A. Field of the Invention
The present invention relates to a start control circuit and method for a brushless DC motor. More particularly, the present invention relates to a start control circuit and method for overcoming disadvantages such as dead point, head-sticking and insufficient initial starting torque, by producing a high starting torque at an initial time and accurately detecting a zero-crosspoint in sensorless brushless permanent magnetic DC motor drive applications.
B. Description of the Prior Art
Conventionally, in sensorless brushless permanent DC motor drive applications, such problems as deadpoint, where torque is zero, head sticking, in which the head of a disk sticks to the surface of the disk due to humidity and the like, low starting torque, and having no information about the position of the rotor, have been major difficulties in starting the motor normally.
Furthermore, start failures and start reliability are important issues in the hard disk drive (HDD) industry. To overcome such conventional difficulties, particularly, that of having no information about the position of the rotor, a technique of using electrical radians to detect the position of the rotor instead of Hall sensors is suggested in U.S. Pat. No. 5,254,914 by John C. Dunfield et al. and issued Oct. 19, 1993 and entitled POSITION DETECTOR FOR BRUSHLESS DC MOTOR.
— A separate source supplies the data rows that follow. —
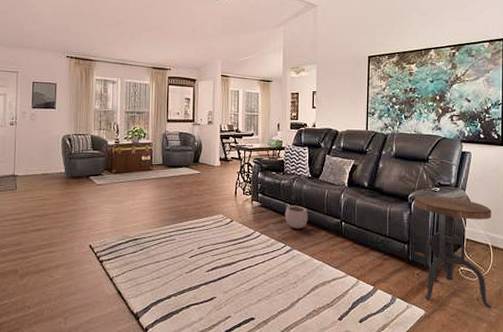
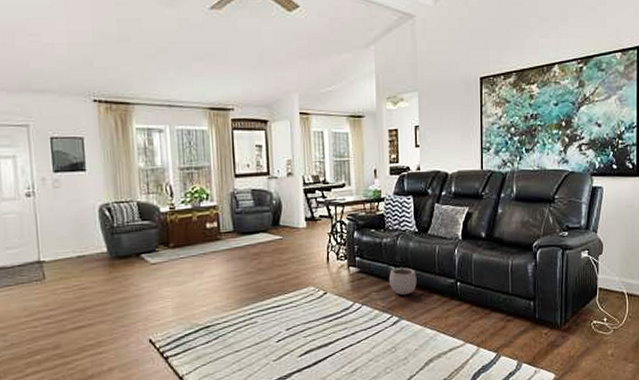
side table: present [414,195,493,309] -> none [539,240,629,364]

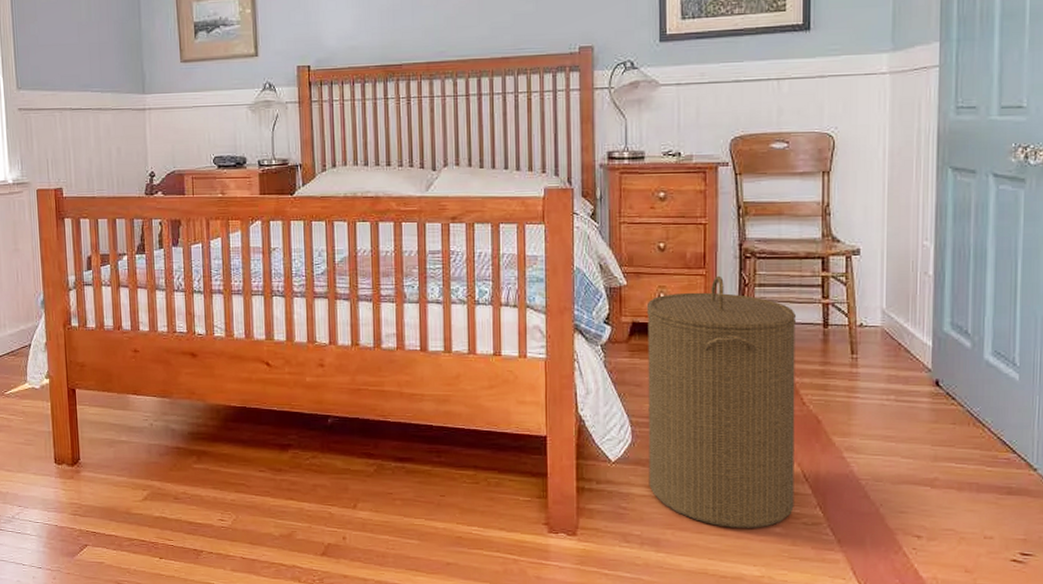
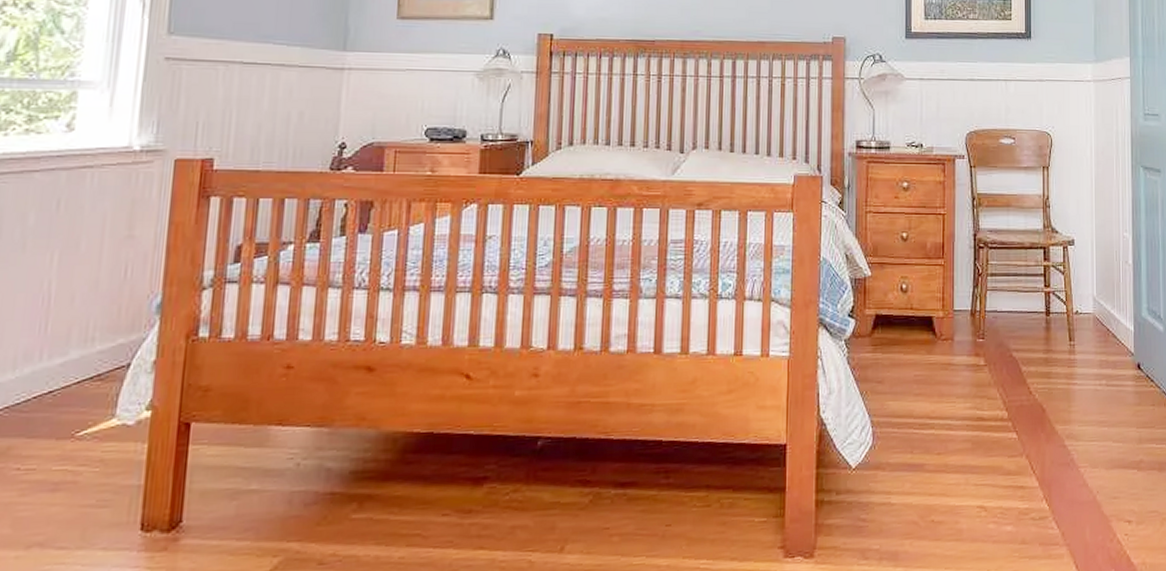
laundry hamper: present [646,275,797,528] -> none [888,265,1024,531]

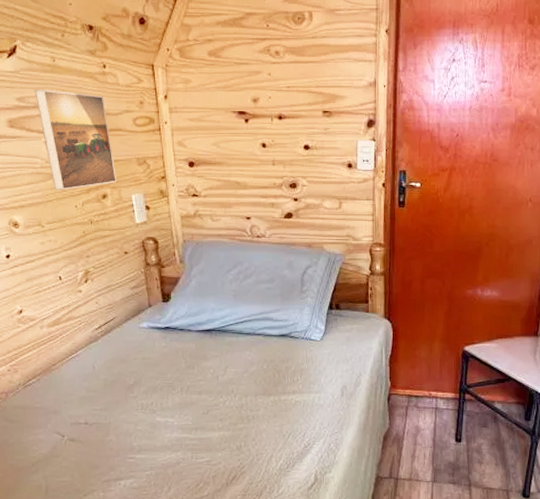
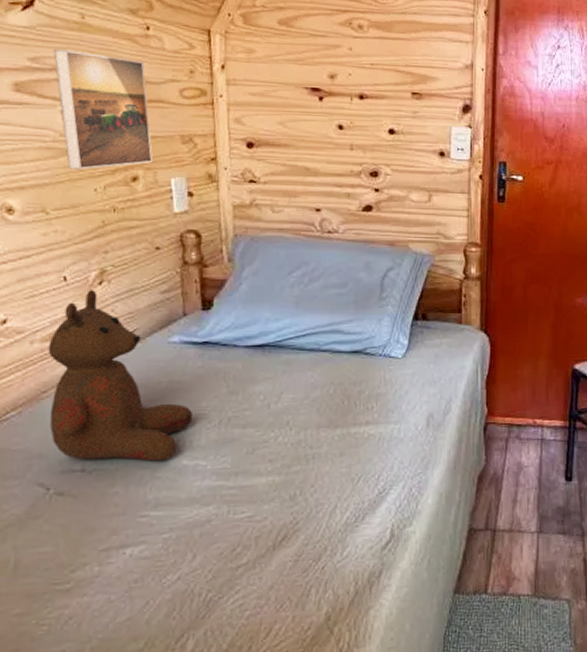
teddy bear: none [53,286,161,418] -> present [48,289,192,462]

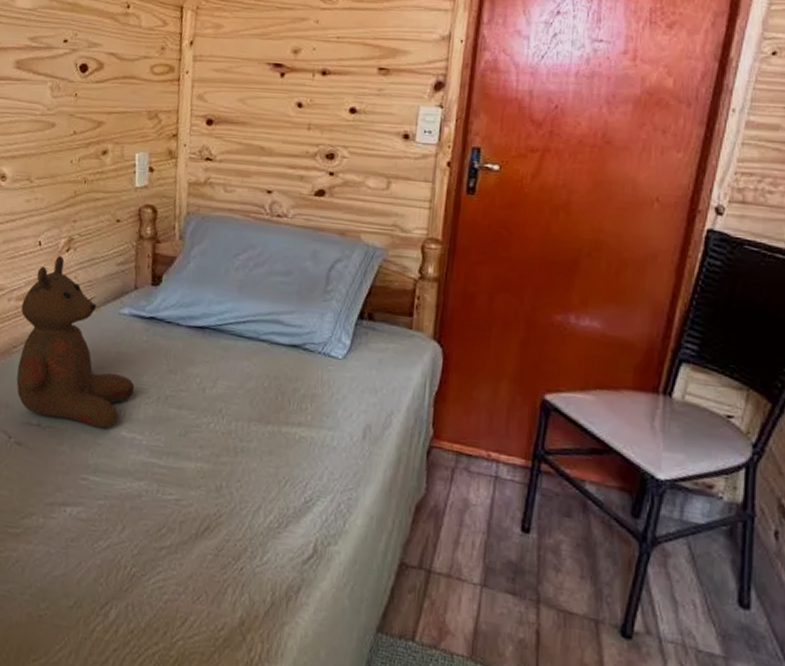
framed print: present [53,49,154,170] -> none [49,29,123,142]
In U.S. Pat. No. 5,254,914, one uses electrical radians to detect the rotor position instead of Hall sensors. However, there are two questions left unsolved. One is the accuracy of electrical radians in a motor drive IC, especially in a high speed precision DC motor. The other is that even if one can get the rotor position by electrical radians, that does not guarantee a high starting torque or a reliable motor start.
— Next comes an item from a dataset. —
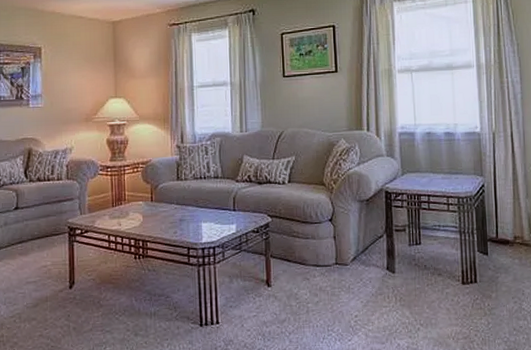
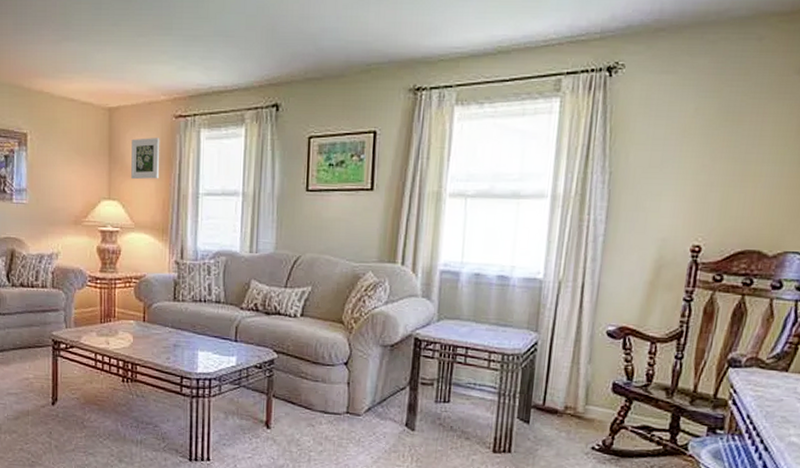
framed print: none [133,43,159,79] -> present [131,138,160,180]

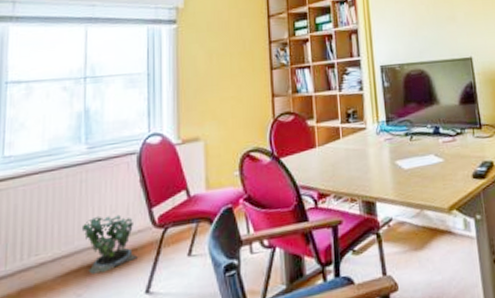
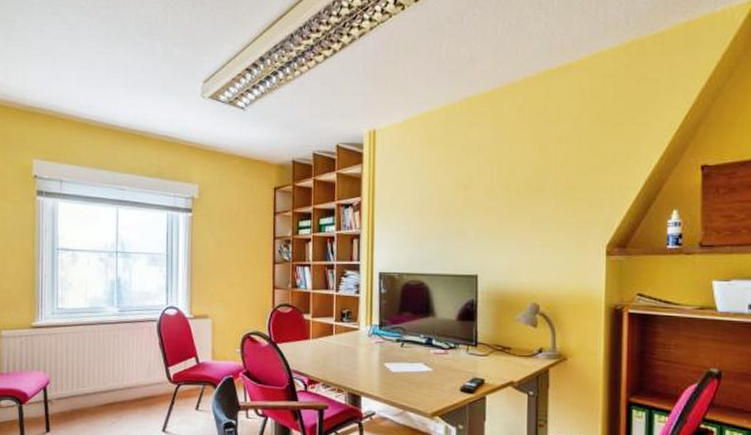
potted plant: present [81,210,138,274] -> none [115,364,157,410]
In addition, a technique of using a high-frequency commutation, in which a short current pulse is applied to each power phase of the motor and motor current conducted in response thereto is measured to monitor the position of the rotor, is suggested in U.S. Pat. No. 4,876,491 by John P. Squires et al issued Oct. 24, 1989 and entitled COMMUTATORLESS DC MOTOR FOR HARD DISC SYSTEM.
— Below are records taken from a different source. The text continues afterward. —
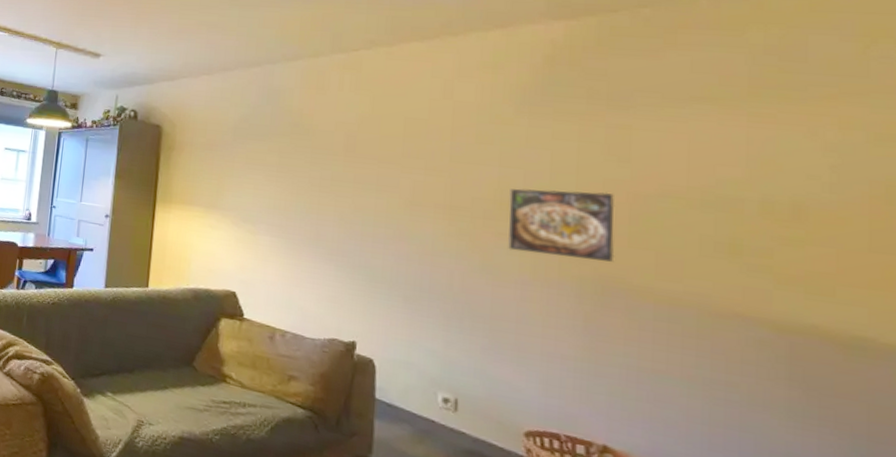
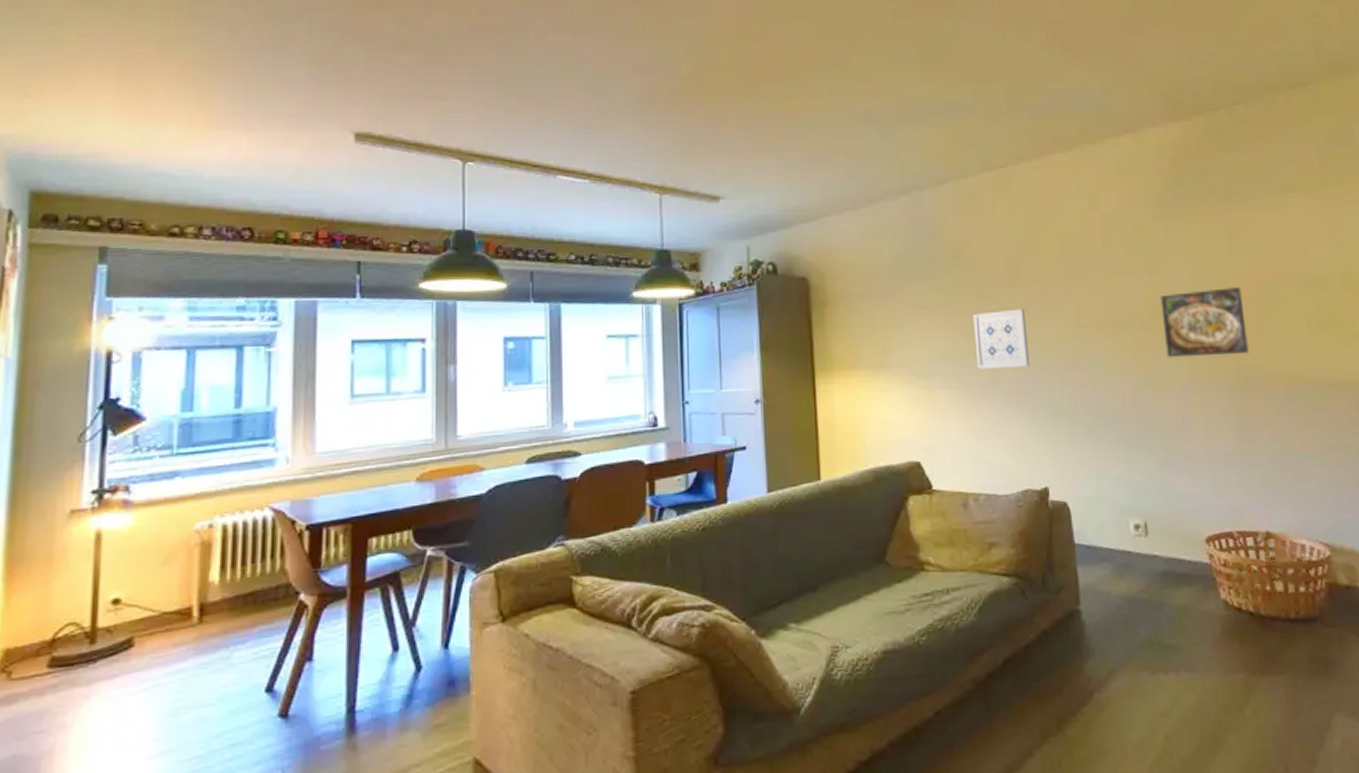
wall art: none [302,176,358,231] -> present [973,308,1030,369]

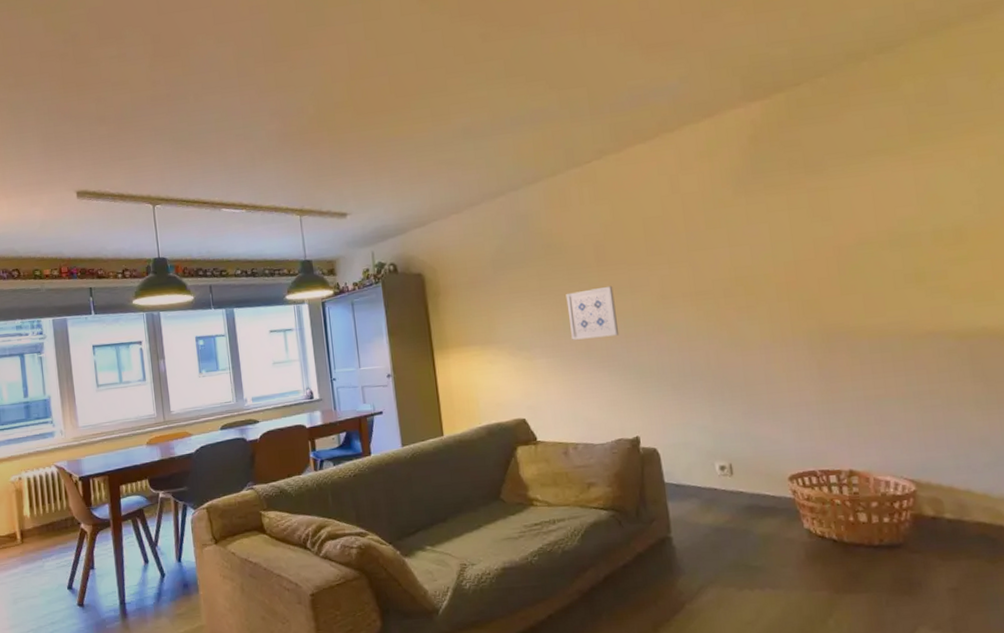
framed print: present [1160,286,1250,358] -> none [741,250,833,321]

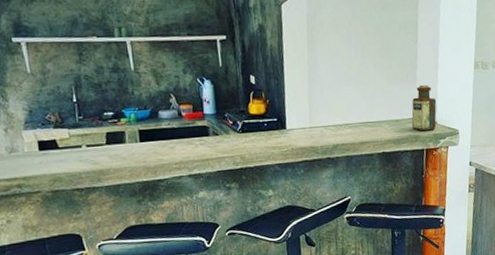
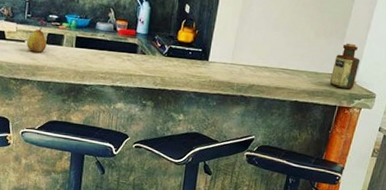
fruit: none [84,127,108,156] -> present [27,27,47,53]

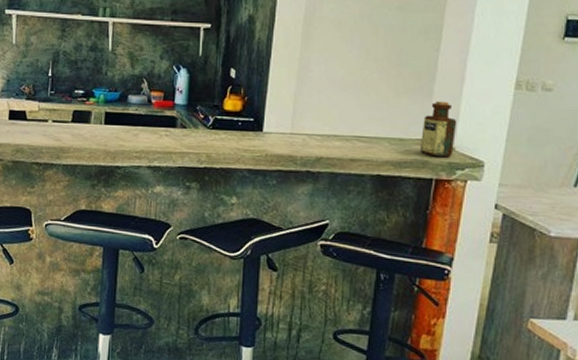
fruit: present [27,27,47,53] -> none [50,104,72,133]

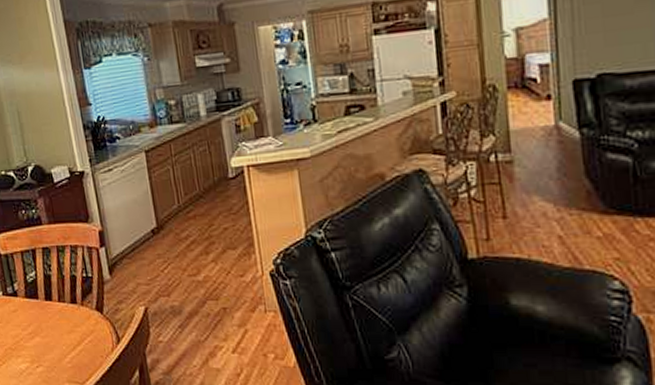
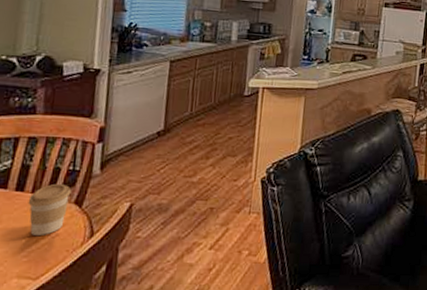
coffee cup: none [57,291,92,342] -> present [28,183,72,235]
However, the high frequency commutation technique has a disadvantage in that it may cause reverse rotation of the motor when the high frequency commutation is applied during the motor starting period. Rather, it is preferable to detect a zero-crosspoint after starting the motor at a lower frequency than when the motor speed is in its normal state.
Still there remains a disadvantage in that the motor is slowly and abnormally rotated, since a high starting torque cannot be produced if the initial starting torque of the motor is insufficient, even when the motor is started after the zero-crosspoint is accurately detected.